▸ **How to complete this task**:
Search the entries below for the string "Malignant" and give the number of lines that hold it, nothing else.

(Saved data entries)
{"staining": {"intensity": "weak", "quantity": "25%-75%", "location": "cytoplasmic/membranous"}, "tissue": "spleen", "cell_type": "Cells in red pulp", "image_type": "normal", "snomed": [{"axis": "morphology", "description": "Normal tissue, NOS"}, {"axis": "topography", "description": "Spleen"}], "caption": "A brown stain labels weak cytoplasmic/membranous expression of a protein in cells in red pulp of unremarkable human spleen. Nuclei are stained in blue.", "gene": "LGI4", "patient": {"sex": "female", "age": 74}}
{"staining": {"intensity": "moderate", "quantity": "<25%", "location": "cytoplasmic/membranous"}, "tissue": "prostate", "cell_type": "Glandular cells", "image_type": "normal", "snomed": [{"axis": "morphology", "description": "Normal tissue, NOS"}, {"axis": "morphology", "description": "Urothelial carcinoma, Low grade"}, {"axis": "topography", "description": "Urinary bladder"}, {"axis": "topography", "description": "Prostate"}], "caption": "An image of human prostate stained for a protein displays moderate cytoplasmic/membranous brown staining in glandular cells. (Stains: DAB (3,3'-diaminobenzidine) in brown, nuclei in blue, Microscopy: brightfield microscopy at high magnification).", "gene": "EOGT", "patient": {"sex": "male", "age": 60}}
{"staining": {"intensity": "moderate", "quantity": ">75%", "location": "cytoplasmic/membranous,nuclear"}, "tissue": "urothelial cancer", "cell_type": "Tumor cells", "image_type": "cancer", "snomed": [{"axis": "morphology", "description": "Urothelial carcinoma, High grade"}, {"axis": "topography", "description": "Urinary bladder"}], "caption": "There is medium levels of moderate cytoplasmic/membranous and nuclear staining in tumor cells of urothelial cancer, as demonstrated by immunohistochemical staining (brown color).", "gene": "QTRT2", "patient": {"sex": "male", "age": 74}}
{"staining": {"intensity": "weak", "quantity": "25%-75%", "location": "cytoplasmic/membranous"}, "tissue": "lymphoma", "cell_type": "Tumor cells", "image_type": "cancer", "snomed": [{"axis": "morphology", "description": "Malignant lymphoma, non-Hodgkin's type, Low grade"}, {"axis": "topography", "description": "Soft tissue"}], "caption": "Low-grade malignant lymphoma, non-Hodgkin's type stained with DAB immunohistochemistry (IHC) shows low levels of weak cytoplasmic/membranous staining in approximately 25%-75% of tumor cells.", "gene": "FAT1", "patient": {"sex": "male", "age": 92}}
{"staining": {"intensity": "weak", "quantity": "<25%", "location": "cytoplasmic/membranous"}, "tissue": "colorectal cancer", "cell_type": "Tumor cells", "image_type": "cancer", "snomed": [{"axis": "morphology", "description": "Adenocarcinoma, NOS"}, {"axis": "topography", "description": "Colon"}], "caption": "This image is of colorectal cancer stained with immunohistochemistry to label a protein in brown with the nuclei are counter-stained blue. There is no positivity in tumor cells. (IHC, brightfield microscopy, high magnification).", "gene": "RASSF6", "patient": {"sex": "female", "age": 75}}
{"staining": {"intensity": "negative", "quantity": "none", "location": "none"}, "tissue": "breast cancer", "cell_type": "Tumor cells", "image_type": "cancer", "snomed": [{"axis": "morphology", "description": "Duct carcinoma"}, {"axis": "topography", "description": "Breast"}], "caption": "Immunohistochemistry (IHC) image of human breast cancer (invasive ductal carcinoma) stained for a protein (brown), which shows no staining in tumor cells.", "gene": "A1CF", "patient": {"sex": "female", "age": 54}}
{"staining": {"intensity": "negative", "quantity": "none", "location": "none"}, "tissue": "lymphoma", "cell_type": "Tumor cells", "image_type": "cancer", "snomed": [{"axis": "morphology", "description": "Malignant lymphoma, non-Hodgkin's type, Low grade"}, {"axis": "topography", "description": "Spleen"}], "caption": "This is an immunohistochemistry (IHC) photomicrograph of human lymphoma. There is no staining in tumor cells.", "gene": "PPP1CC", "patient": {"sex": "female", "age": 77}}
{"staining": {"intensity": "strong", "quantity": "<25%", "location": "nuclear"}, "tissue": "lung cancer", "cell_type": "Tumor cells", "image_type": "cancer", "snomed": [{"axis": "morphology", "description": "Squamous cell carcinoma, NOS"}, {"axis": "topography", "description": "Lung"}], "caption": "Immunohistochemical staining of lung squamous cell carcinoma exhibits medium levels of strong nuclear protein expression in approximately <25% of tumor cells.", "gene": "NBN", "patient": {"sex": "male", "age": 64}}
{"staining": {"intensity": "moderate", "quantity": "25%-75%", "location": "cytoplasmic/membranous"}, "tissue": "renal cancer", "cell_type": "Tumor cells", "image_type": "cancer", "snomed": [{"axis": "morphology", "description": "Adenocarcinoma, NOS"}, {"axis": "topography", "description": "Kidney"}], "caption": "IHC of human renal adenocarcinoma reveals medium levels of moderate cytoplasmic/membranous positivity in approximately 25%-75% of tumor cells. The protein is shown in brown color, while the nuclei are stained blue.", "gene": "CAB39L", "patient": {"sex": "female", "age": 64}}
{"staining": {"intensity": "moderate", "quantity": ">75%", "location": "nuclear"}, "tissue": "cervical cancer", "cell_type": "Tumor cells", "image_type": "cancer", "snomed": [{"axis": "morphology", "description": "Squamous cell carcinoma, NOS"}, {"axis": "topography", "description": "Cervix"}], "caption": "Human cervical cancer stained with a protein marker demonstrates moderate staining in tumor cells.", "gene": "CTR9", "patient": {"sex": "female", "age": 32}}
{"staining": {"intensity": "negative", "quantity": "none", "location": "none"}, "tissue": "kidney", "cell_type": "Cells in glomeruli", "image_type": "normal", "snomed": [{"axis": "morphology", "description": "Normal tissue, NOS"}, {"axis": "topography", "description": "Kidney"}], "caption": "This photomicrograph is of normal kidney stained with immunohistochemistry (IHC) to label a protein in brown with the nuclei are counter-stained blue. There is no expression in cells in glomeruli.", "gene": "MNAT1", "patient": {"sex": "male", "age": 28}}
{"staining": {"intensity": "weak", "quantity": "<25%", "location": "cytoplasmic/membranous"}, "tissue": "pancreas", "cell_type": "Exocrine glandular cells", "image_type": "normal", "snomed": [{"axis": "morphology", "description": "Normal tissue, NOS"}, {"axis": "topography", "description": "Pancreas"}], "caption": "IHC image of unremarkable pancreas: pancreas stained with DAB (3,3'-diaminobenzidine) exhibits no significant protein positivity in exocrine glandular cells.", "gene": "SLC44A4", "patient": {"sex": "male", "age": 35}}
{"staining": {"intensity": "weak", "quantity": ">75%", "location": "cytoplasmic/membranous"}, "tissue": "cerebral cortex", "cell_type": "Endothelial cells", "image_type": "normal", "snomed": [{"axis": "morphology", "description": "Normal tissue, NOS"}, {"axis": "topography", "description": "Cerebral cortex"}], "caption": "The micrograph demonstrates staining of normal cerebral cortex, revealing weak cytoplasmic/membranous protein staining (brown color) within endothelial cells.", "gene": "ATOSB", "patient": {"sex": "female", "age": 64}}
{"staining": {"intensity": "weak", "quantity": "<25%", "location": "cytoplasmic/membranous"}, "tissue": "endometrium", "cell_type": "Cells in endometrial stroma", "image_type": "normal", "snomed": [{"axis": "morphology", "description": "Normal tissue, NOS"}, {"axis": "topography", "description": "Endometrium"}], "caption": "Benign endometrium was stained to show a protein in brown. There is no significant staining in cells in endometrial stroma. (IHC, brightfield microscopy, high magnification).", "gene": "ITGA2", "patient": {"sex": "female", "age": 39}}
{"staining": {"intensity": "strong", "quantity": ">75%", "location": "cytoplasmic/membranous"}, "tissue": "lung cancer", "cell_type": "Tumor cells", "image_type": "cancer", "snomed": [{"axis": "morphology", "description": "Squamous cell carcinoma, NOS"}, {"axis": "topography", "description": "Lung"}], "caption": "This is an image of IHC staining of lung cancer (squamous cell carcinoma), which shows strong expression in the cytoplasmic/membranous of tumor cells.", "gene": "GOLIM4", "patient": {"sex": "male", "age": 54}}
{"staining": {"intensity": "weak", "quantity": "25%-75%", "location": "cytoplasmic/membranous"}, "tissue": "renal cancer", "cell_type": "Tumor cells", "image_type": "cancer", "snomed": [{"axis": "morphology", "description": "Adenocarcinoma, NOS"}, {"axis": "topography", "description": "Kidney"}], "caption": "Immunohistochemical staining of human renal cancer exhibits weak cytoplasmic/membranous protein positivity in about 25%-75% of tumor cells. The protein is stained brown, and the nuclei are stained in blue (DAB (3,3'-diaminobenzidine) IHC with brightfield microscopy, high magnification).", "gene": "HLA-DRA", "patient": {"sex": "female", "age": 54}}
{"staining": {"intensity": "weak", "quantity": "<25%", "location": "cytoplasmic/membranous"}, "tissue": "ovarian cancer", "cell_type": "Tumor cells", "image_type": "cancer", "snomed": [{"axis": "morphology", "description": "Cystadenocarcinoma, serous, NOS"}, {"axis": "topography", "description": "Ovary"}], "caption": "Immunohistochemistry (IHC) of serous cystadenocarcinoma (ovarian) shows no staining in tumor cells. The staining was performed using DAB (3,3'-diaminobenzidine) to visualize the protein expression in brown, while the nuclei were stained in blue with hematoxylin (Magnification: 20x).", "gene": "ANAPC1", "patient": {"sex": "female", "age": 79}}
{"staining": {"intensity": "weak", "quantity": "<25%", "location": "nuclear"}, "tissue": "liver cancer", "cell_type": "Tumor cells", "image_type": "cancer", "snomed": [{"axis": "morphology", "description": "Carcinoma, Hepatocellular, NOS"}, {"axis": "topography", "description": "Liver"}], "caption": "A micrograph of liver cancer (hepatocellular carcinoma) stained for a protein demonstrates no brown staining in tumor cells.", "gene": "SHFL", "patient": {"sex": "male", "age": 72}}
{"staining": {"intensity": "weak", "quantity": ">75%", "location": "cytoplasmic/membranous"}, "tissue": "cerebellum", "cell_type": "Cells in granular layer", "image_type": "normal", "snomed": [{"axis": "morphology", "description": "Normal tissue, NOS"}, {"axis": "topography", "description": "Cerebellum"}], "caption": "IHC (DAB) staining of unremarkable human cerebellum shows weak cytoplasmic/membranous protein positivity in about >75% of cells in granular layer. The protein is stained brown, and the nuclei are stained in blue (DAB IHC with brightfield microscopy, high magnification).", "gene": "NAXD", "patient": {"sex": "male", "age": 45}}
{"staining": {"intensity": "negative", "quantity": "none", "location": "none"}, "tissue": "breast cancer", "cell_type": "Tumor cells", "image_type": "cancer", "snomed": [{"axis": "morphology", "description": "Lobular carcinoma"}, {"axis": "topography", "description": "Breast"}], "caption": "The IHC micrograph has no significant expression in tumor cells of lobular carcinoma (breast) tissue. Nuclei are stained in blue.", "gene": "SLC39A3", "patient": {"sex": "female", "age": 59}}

▸ **Response**:
2